Mam 19 lat ważę 70kg/182 wzrostu i trenuję boks. Aktualnie wracam do niego po przerwie. Na siłowni byłem w życiu łącznie miesiąc. Pracowałem przez rok w kostce brukowej jako pomocnik i przez nieodpowiednią technikę podnoszenia ciężkich przedmiotów zj**a*em sobie coś z odcinkiem lędźwiowym tak, że o martwym ciągu nie było mowy. Głównie odczuwam go w prac. Ale nie o tym mowa. Może przedstawię wam moje wymiary:
-biceps 30 cm napięty
-udo 52 cm
-łydka 34 cm
- pas 78 cm
- klatka około 90
O co mi chodzi? Moja sylwetka to mój kompleks. Nie ma tragedii. Nie wystają mi żebra. Mam ładne proporcjonalne ciało. Po prostu jestem mały i często było tak, że wstydziłem się wyjść w krótkim rękawie na miasto. Nadal tak mam i czekam na lato gdzie nie będzie mowy o bluzie.
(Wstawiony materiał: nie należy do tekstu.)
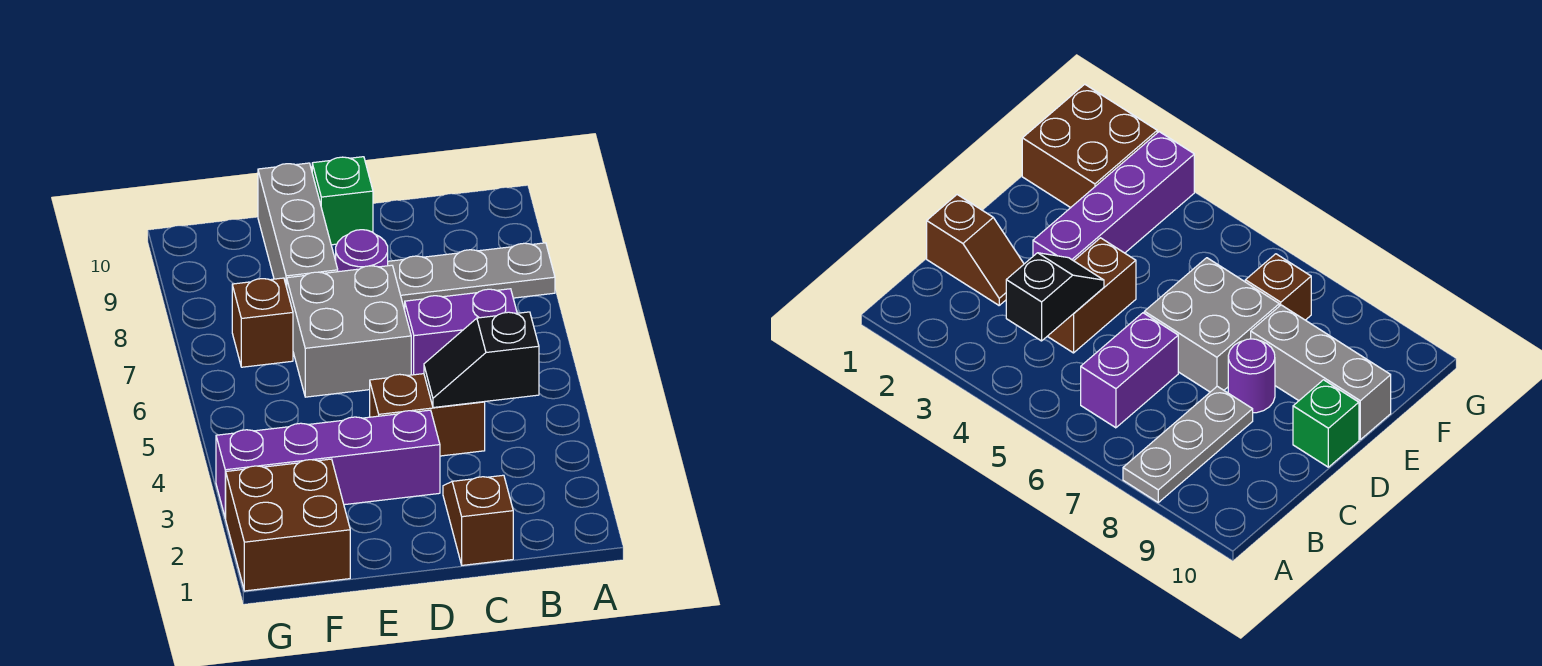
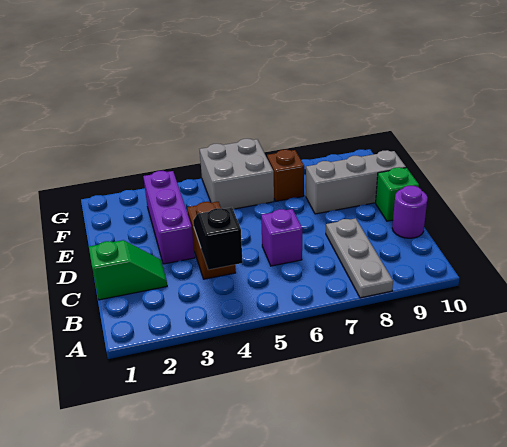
purple 1x2 brick [405,289,517,375] -> purple 1x1 brick [261,209,302,266]
brown 1x2 slope [443,475,513,565] -> green 1x2 slope [89,240,167,300]
purple 1x4 brick [216,410,440,518] -> purple 1x3 brick [143,171,195,264]
grey 2x2 brick [287,265,411,397] -> grey 2x2 brick moved to [200,139,274,209]
purple 1x1 round brick [336,230,388,272] -> purple 1x1 round brick moved to [392,186,428,238]
brown 2x2 brick [225,459,350,591] -> none

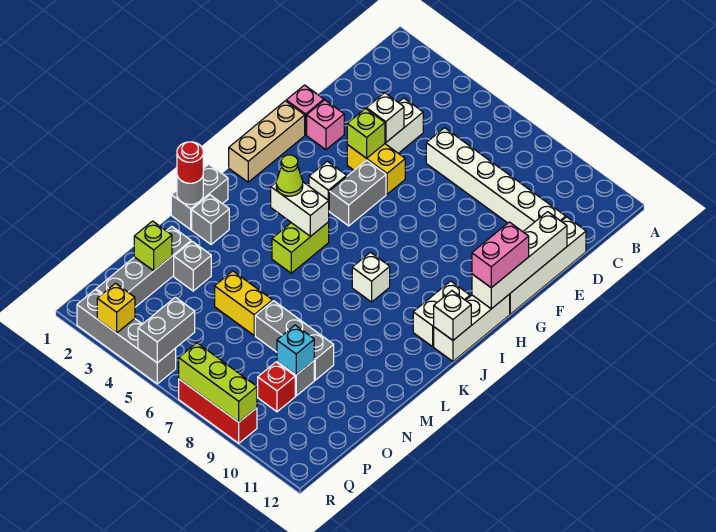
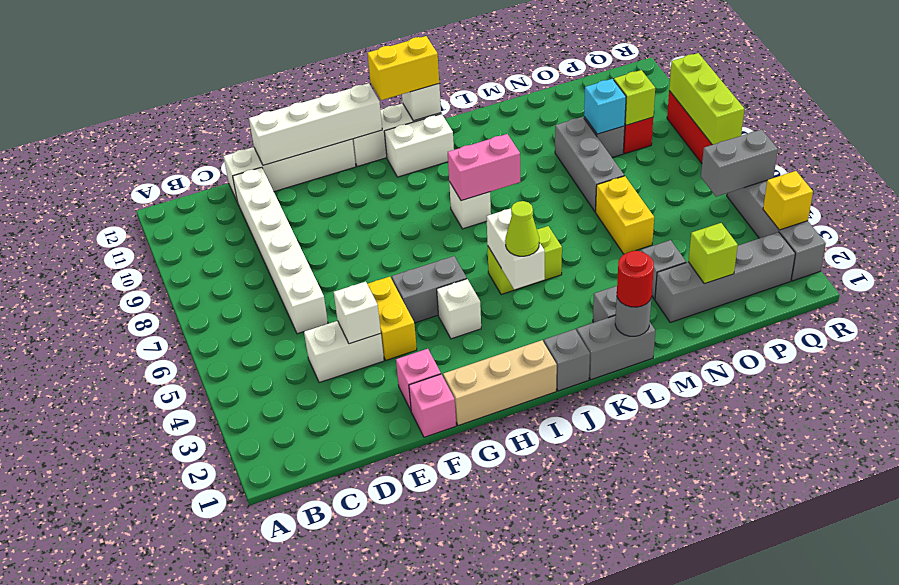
lime 1x1 brick [347,109,385,158] -> lime 1x1 brick moved to [614,70,655,125]
pink 1x2 brick [472,222,529,288] -> pink 1x2 brick moved to [448,134,521,201]
none -> yellow 1x2 brick [367,36,439,100]
none -> grey 1x1 brick [544,329,590,391]

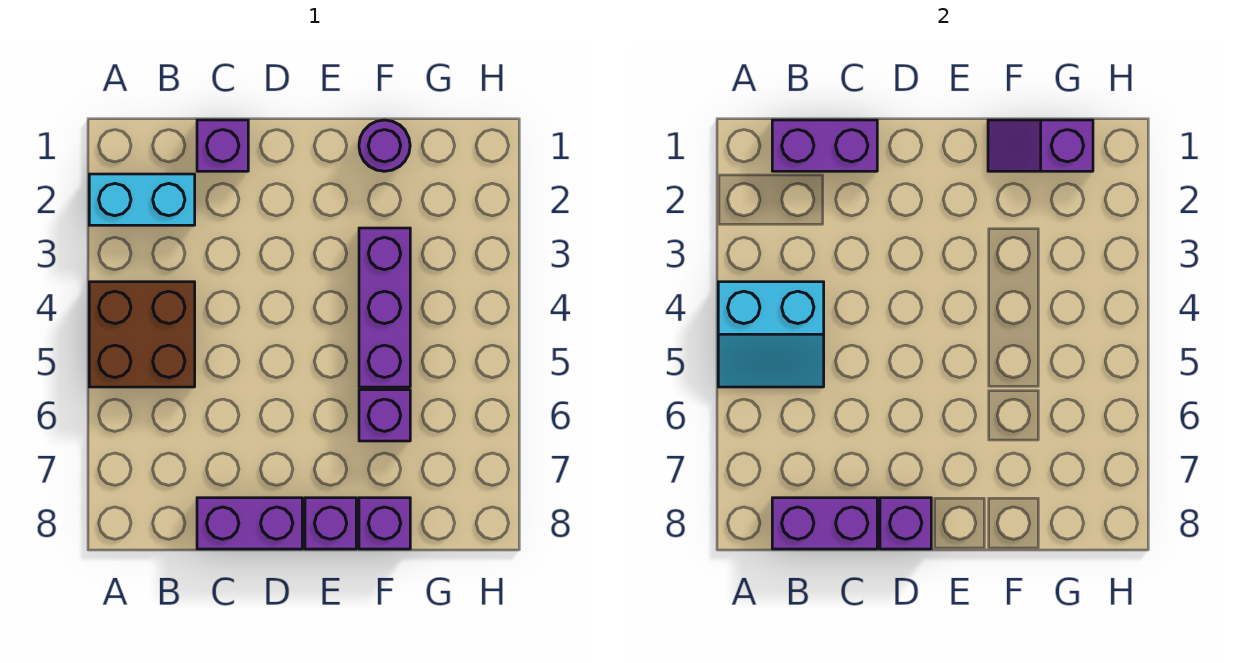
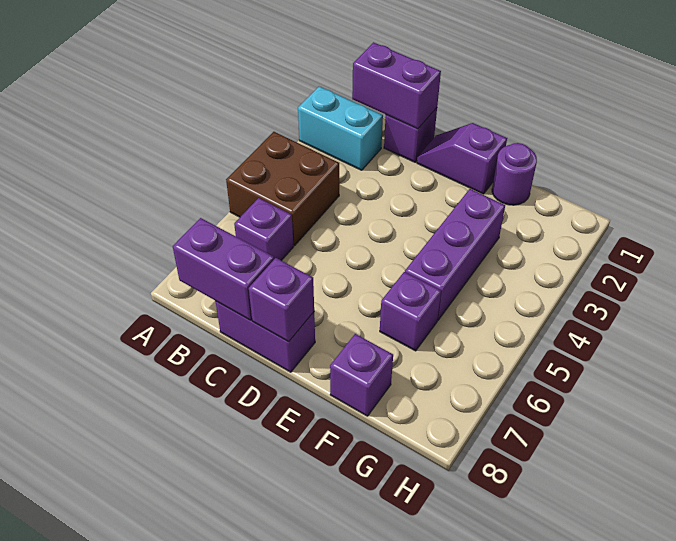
cyan 2x2 slope [718,282,824,387] -> none
purple 1x1 brick [305,498,356,549] -> purple 1x1 brick moved to [234,198,293,261]
purple 1x2 slope [988,120,1093,171] -> purple 1x2 slope moved to [417,123,507,194]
Moim marzeniem jest 40 cm w bicepsie. Chodzi o to, żeby w końcu wyglądać jak dorosły facet a nie jakiś gimbus dzieciak 14 letni. Tylko będąc ektomorfikiem i trenując boks będzie ciężko przybrać na masie. Też nie chodzi mi o to żeby zamienić się w ulanego byczusia karka. Przez myśl przelatuje mi to aby zacząć brać jakieś sterydy. Oczywiście chciałbym aby ten cykl był bezpieczny. Czy jest w ogóle sens w tym wieku i z takim stażem na siłowni? czy po prostu wrzucić siłownię 1-2 razy w tygodniu fbw dopiąć mocną dietę i czekać na mozolne efekty? Chciałbym chociaż 5 cm więcej obwodu w całym ciele.